Sin embargo, lo que se percibe, es que en relación al amor y la verdad del sentimiento estamos lejos.

No digo que el amor no lo sea, pero las cosas sólo son verdaderas cuando son “fiables”, y entonces sólo son fieles porque cumplen lo que ofrecen. Por tanto, el término no tiene una única definición en la que estén de acuerdo la mayoría de los estudiosos, por lo que las teorías sobre la verdad continúan siendo ampliamente debatidas.

El sentimiento del amor es muy enclenque, porque en ese sentido, la verdad supone la concordancia entre aquello que afirmamos con lo que se sabe, se siente o se piensa o imaginamos sentir. De allí surge que el concepto de verdad también abarque valores como la honestidad, la sinceridad y la franqueza.

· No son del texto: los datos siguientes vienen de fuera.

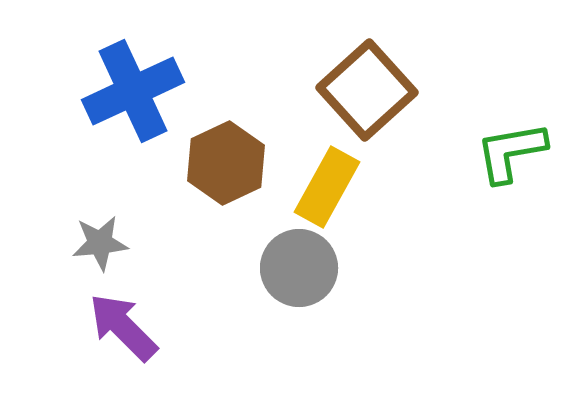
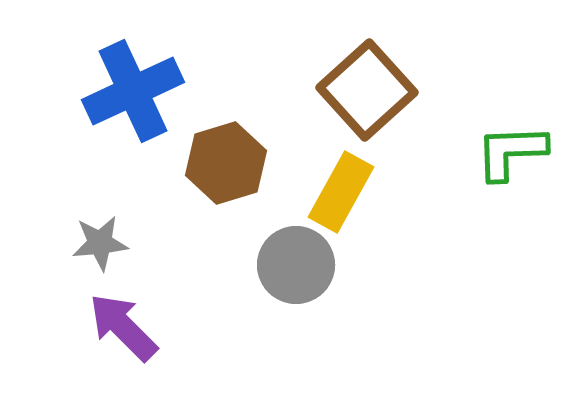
green L-shape: rotated 8 degrees clockwise
brown hexagon: rotated 8 degrees clockwise
yellow rectangle: moved 14 px right, 5 px down
gray circle: moved 3 px left, 3 px up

La emoción causada por el amor es diferente, tenue y hasta pasajera si se quiere, ya que por otro lado, como verdad se denomina todo aquel juicio o preposición que no puede ser refutado racionalmente, cosa opuesta al estado intrínseco del amor. En esta acepción, la verdad tiene un sentido antípoda a la falsedad, a la mentira.

Pero con el término “verdad” podemos referirnos a una realidad o a una preposición, y así hablamos de una verdad ontológica, de la realidad, del ser; o de una verdad lógica, del conocimiento, de la proposición mediante la que se expresa un juicio cualquiera. En el primero de los casos se incluiría el amor, ya que con esta afirmación decimos que lo que sentimos es verdad, o verdadero, para indicar que nuestro sentimiento no se trata de una ilusión o delirio, de una apariencia, siendo entonces la verdad idéntica a la realidad a lo que las cosas son.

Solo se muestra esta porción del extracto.